BEGIN Task data

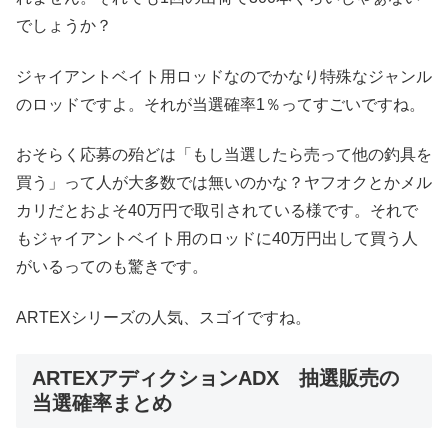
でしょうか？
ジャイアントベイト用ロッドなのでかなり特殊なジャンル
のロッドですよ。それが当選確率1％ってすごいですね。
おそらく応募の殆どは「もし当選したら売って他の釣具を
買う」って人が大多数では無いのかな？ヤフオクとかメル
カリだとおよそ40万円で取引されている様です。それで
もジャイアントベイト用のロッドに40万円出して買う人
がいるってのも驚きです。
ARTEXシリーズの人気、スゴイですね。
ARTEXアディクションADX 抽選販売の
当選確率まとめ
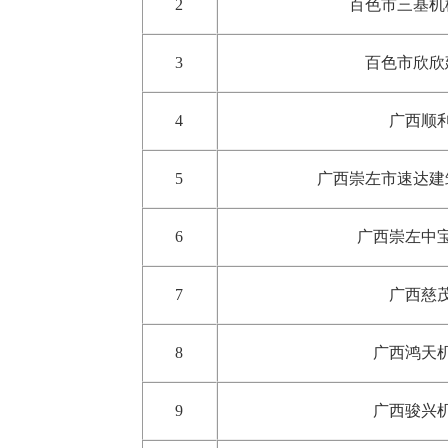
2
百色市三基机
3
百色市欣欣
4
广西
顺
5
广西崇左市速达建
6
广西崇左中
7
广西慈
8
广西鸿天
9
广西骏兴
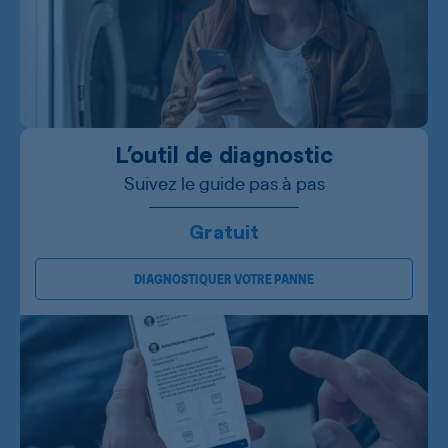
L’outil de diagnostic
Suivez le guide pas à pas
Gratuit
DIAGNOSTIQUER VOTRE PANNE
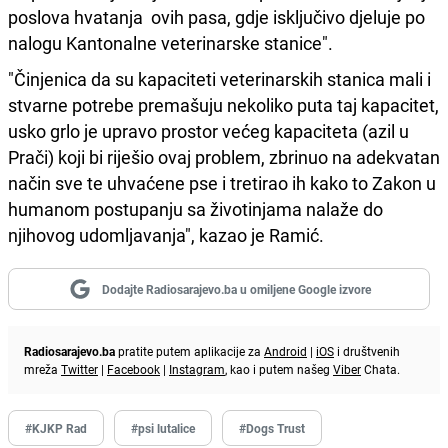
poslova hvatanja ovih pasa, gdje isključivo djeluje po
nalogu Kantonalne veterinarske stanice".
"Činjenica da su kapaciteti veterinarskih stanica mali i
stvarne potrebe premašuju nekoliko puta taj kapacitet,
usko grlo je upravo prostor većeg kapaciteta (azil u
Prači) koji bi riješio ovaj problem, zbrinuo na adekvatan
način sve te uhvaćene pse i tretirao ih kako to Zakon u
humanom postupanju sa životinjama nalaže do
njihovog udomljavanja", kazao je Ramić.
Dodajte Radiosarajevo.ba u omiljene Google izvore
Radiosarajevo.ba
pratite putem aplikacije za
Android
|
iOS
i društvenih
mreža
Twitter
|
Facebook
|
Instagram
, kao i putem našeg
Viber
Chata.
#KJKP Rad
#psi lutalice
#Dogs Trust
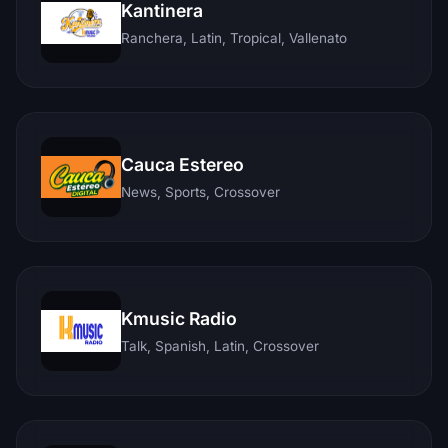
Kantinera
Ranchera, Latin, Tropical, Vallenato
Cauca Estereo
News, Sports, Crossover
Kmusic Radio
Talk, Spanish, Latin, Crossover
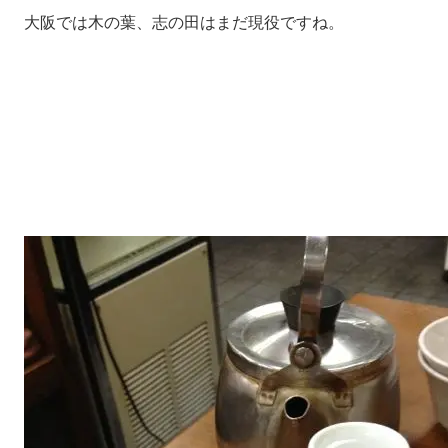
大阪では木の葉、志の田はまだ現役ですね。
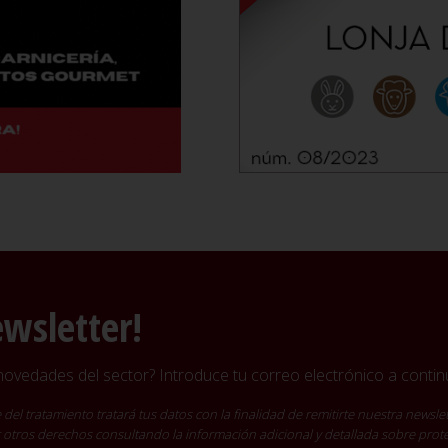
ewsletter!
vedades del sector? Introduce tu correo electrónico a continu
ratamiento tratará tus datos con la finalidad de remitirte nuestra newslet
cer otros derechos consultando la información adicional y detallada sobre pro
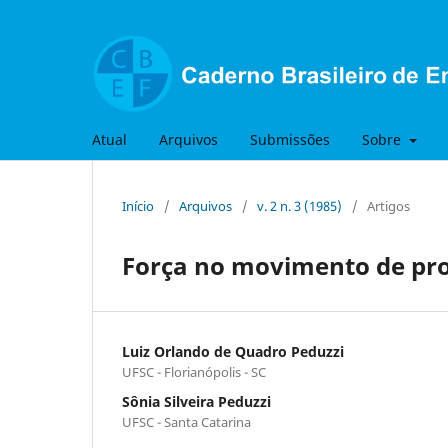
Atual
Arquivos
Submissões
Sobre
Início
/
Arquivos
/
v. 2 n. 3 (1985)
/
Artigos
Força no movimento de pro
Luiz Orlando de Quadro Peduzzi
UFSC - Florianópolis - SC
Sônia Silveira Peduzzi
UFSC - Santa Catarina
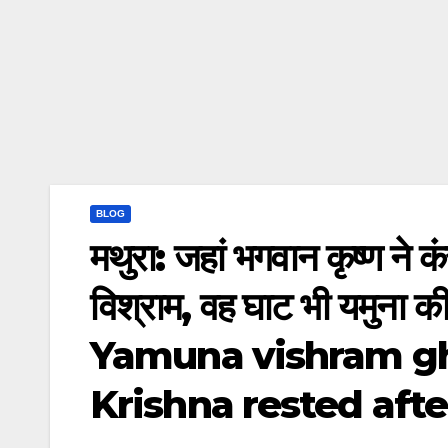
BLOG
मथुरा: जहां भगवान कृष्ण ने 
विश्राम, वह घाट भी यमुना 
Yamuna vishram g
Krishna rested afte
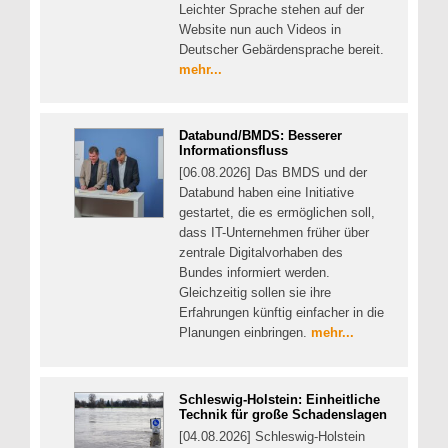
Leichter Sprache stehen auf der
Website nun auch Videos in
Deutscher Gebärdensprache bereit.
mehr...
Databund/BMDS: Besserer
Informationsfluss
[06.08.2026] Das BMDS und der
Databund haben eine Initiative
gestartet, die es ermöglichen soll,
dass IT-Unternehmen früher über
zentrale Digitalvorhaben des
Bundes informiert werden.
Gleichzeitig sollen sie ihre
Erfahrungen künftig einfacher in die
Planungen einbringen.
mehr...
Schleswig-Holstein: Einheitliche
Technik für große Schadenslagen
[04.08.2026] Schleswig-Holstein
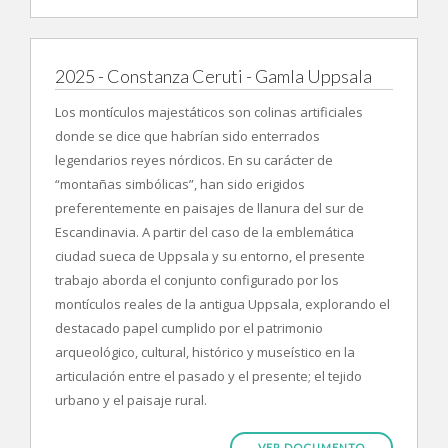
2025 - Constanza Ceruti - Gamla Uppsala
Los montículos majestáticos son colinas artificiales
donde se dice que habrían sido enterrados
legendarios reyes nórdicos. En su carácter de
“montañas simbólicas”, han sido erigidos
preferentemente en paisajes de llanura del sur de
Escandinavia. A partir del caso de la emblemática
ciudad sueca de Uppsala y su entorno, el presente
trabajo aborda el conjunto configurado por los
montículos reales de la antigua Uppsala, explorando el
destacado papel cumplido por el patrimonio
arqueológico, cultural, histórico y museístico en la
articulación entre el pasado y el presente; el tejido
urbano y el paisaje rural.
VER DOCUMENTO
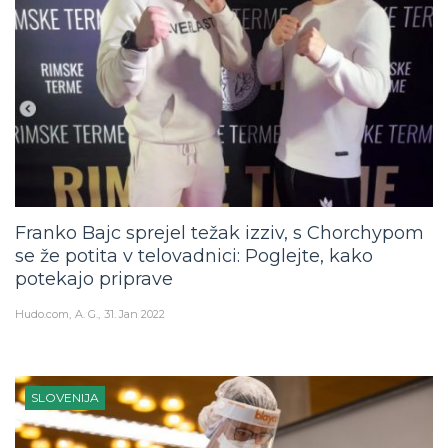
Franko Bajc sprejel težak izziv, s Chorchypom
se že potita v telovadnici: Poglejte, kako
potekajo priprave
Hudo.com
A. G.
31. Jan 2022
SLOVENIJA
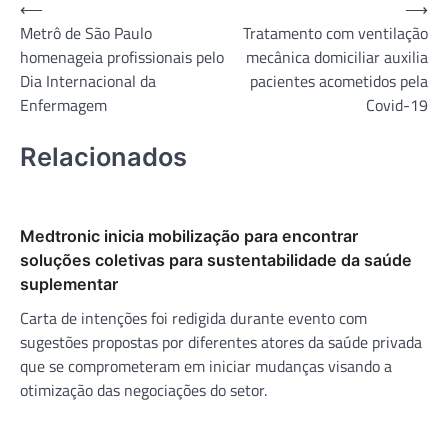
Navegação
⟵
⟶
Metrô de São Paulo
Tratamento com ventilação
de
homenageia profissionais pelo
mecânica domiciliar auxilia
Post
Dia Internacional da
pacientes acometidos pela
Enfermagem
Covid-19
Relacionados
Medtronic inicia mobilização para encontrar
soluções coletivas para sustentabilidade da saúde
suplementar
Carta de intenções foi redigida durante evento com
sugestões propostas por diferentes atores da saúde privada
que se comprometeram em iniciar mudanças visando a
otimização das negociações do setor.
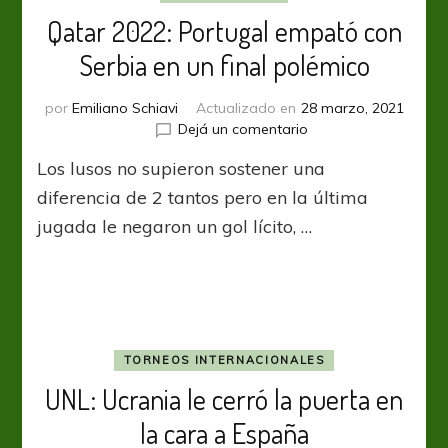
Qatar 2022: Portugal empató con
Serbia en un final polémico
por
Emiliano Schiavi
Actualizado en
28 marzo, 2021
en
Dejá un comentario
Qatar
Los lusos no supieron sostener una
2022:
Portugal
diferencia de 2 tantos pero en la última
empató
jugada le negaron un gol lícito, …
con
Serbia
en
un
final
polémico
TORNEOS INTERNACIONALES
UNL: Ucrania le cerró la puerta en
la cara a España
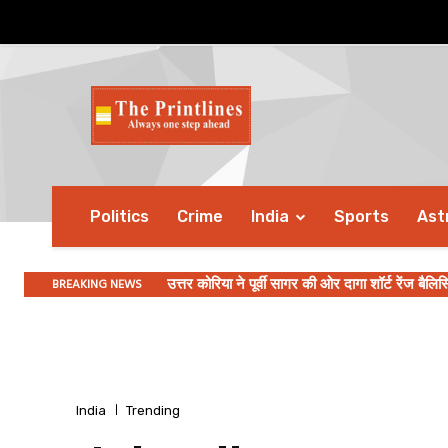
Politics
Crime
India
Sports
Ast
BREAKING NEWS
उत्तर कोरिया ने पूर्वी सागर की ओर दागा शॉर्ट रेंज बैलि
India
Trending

END Task data

Task brief: From the records above, return exactly the lines running from the one that contains "Dodajte Radiosarajevo.ba u" down to the one that contains "vedades del sector?", both included, without any pictures.

Written response:
Dodajte Radiosarajevo.ba u omiljene Google izvore
Radiosarajevo.ba
pratite putem aplikacije za
Android
|
iOS
i društvenih
mreža
Twitter
|
Facebook
|
Instagram
, kao i putem našeg
Viber
Chata.
#KJKP Rad
#psi lutalice
#Dogs Trust
Kantinera
Ranchera, Latin, Tropical, Vallenato
Cauca Estereo
News, Sports, Crossover
Kmusic Radio
Talk, Spanish, Latin, Crossover
大阪では木の葉、志の田はまだ現役ですね。
ewsletter!
vedades del sector? Introduce tu correo electrónico a continu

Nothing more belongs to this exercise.